The images shown here are from his latest project: a response to Foster and Partner’s evisceration and rejuvenation of the HM Treasury building in London’s Whitehall. In addressing these pictures it seems important to acknowledge that the Treasury is a seat of power: one of the great organs of the state and very different from the architecturally fascinating, but culturally vacant, Millennium Dome.
And yet the irony of his work at the Treasury, designed originally by John McKean Brydon, constructed between 1900 and 1917, and offices of Chancellors of the Exchequer and approximately 700 staff since 1940, is that Power, the artist, in the bare shell left by the demolition crews, found himself affected in an acute and entirely personal manner. The shell of the building, and the trace evidences of its past revealed in the demolition process, transported him straight back to the lesser scale but similarly aged personal environment where he lives with his family. Marks on the by now bare bricked Treasury Building walls provoked memories of the transformation of his own Victorian house and the references to the past that slipped from its fabric as it was transformed into his family’s personal space.

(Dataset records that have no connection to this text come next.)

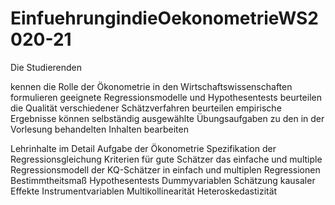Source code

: # EinfuehrungindieOekonometrieWS2020-21
Die Studierenden

kennen die Rolle der Ökonometrie in den Wirtschaftswissenschaften
formulieren geeignete Regressionsmodelle und Hypothesentests
beurteilen die Qualität verschiedener Schätzverfahren
beurteilen empirische Ergebnisse
können selbständig ausgewählte Übungsaufgaben zu den in der Vorlesung behandelten Inhalten bearbeiten

Lehrinhalte im Detail
Aufgabe der Ökonometrie
Spezifikation der Regressionsgleichung
Kriterien für gute Schätzer
das einfache und multiple Regressionsmodell
der KQ-Schätzer in einfach und multiplen Regressionen
Bestimmtheitsmaß
Hypothesentests
Dummyvariablen
Schätzung kausaler Effekte
Instrumentvariablen
Multikollinearität
Heteroskedastizität
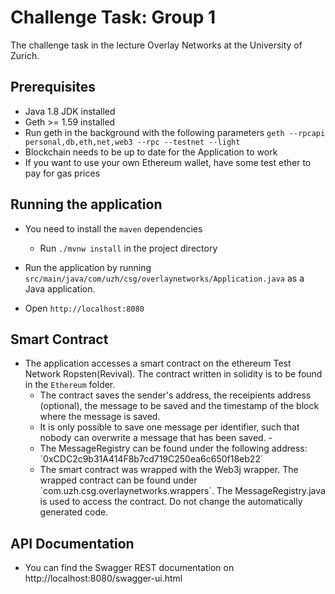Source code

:# Challenge Task: Group 1
The challenge task in the lecture Overlay Networks at the University of Zurich.

## Prerequisites
- Java 1.8 JDK installed
- Geth >= 1.59 installed
- Run geth in the background with the following parameters `geth --rpcapi personal,db,eth,net,web3 --rpc --testnet --light`
 - Blockchain needs to be up to date for the Application to work
 - If you want to use your own Ethereum wallet, have some test ether to pay for gas prices 

 
## Running the application
- You need to install the `maven` dependencies
  - Run `./mvnw install` in the project directory

- Run the application by running `src/main/java/com/uzh/csg/overlaynetworks/Application.java` as a Java application.
- Open `http://localhost:8080`

## Smart Contract
- The application accesses a smart contract on the ethereum Test Network Ropsten(Revival). The contract written in solidity is to be found in the `Ethereum` folder. 
  - The contract saves the sender's address, the receipients address (optional), the message to be saved and the timestamp of the block where the message is saved. 
  - It is only possible to save one message per identifier, such that nobody can overwrite a message that has been saved. -
  - The MessageRegistry can be found under the following address: ´0xCDC2c9b31A414F8b7cd719C250ea6c650f18eb22´
  - The smart contract was wrapped with the Web3j wrapper. The wrapped contract can be found under ´com.uzh.csg.overlaynetworks.wrappers´. The MessageRegistry.java is used to access the contract. Do not change the automatically generated code. 


## API Documentation
- You can find the Swagger REST documentation on http://localhost:8080/swagger-ui.html
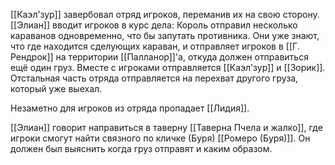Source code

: [[Каэл'зур]] завербовал отряд игроков, переманив их на свою сторону.
[[Элиан]] вводит игроков в курс дела: Король отправил несколько караванов одновременно, что бы запутать противника. Они уже знают, что где находится сделующих караван, и отправляет игроков в [[Г. Рендрок]] на территории [[Палланор]]'а, откуда должен отправиться ещё один груз. Вместе с игроками отправляется [[Каэл'зур]] и [[Зорик]]. Отстальная часть отряда отправляется на перехват другого груза, который уже выехал.

Незаметно для игроков из отряда пропадает [[Лидия]].

[[Элиан]] говорит направиться в таверну [[Таверна Пчела и жалко]], где игроки смогут найти связного по кличке (Буря) [[Ромеро (Буря)]]. Он должен был выяснить когда груз отправят и каким образом.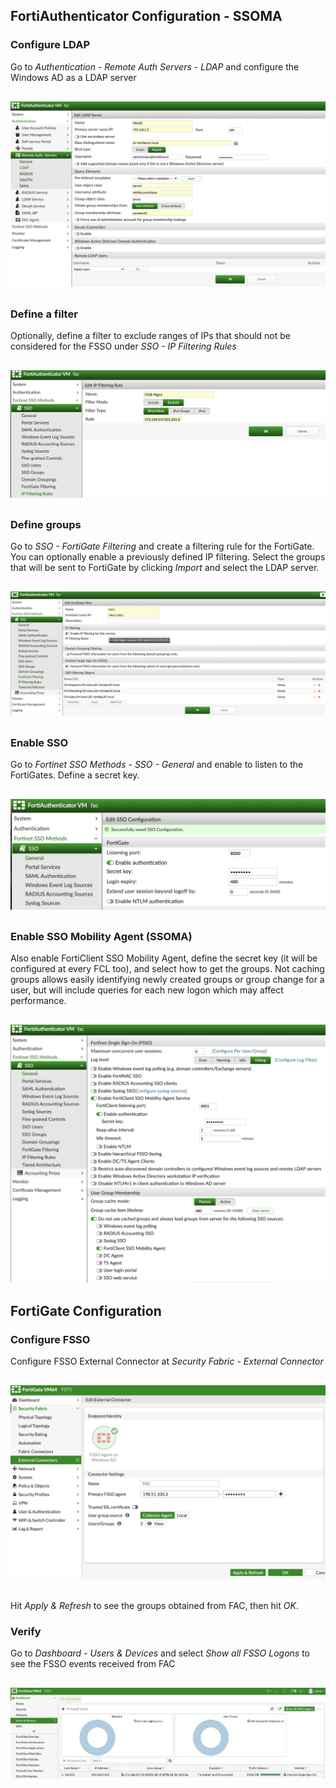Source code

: ## FortiAuthenticator Configuration - SSOMA

### Configure LDAP
Go to *Authentication - Remote Auth Servers - LDAP* and configure the Windows AD as a LDAP server

<div style="text-align:center; margin:30px 0">
  <img src="/assets/images/01_auth/fac-remote-ldap.png" class="img-fluid">
</div>

### Define a filter
Optionally, define a filter to exclude ranges of IPs that should not be considered for the FSSO under *SSO - IP Filtering Rules*

<div style="text-align:center; margin:30px 0">
  <img src="/assets/images/01_auth/fac-fgt-sso-ip-filtering.png" class="img-fluid">
</div>

### Define groups
Go to *SSO - FortiGate Filtering* and create a filtering rule for the FortiGate. You can optionally enable a previously defined IP filtering.
Select the groups that will be sent to FortiGate by clicking *Import* and select the LDAP server.

<div style="text-align:center; margin:30px 0">
  <img src="/assets/images/01_auth/fac-fgt-sso-fgt-filtering.png" class="img-fluid">
</div>

### Enable SSO
Go to *Fortinet SSO Methods - SSO - General* and enable to listen to the FortiGates. Define a secret key.

<div style="text-align:center; margin:30px 0">
  <img src="/assets/images/01_auth/fac-fgt-enable-sso.png" class="img-fluid">
</div>

### Enable SSO Mobility Agent (SSOMA)
Also enable FortiClient SSO Mobility Agent, define the secret key (it will be configured at every FCL too), and select how to get the groups. Not caching groups allows easily identifying newly created groups or group change for a user, but will include queries for each new logon which may affect performance.

<div style="text-align:center; margin:30px 0">
  <img src="/assets/images/01_auth/fac-fgt-enable-sso-ssoma.png" class="img-fluid">
</div>

## FortiGate Configuration

### Configure FSSO
Configure FSSO External Connector at *Security Fabric - External Connector*

<div style="text-align:center; margin:30px 0">
  <img src="/assets/images/01_auth/fgt-extconnector-fsso.png" class="img-fluid">
</div>

Hit *Apply & Refresh* to see the groups obtained from FAC, then hit *OK*.

### Verify
Go to *Dashboard - Users & Devices* and select *Show all FSSO Logons* to see the FSSO events received from FAC

<div style="text-align:center; margin:30px 0">
  <img src="/assets/images/01_auth/fgt-fsso-monitor.png" class="img-fluid">
</div>
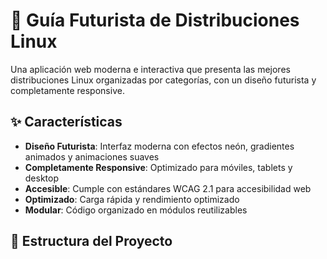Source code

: # 🚀 Guía Futurista de Distribuciones Linux

Una aplicación web moderna e interactiva que presenta las mejores distribuciones Linux organizadas por categorías, con un diseño futurista y completamente responsive.

## ✨ Características

- **Diseño Futurista**: Interfaz moderna con efectos neón, gradientes animados y animaciones suaves
- **Completamente Responsive**: Optimizado para móviles, tablets y desktop
- **Accesible**: Cumple con estándares WCAG 2.1 para accesibilidad web
- **Optimizado**: Carga rápida y rendimiento optimizado
- **Modular**: Código organizado en módulos reutilizables

## 📁 Estructura del Proyecto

Power, in his quietly assertive approach, produces an eerie beauty from the detritus with which he is presented; but the strength of this work is found in the manner in which it so clearly becomes a metaphor for memories more universal. History, even in destruction, remains important in a building like The Treasury. A war memorial is carefully preserved, as is an old iron fireplace, wrapped in a film of protective plastic against the rigours of the construction workers, while in another image a collection of scaffolding clamps congregate like bottom feeding molluscs: awaiting their proper task. The great majority of the book concerns itself with the structure in its demolished state, but in a few pages at the back the viewer is afforded an experience of Foster and Partners’ vision of how a modern government should be accommodated. A forest of new hat and coat stands, for example, is pictured waiting: waiting to be dispersed throughout the almost completed building. Bright and modern they may be, but memory sees through such fripperies and leaves me pondering the myriad bowler hatted, brolly carrying, civil servants whose working lives have been spent in the building since it became a working space in 1917.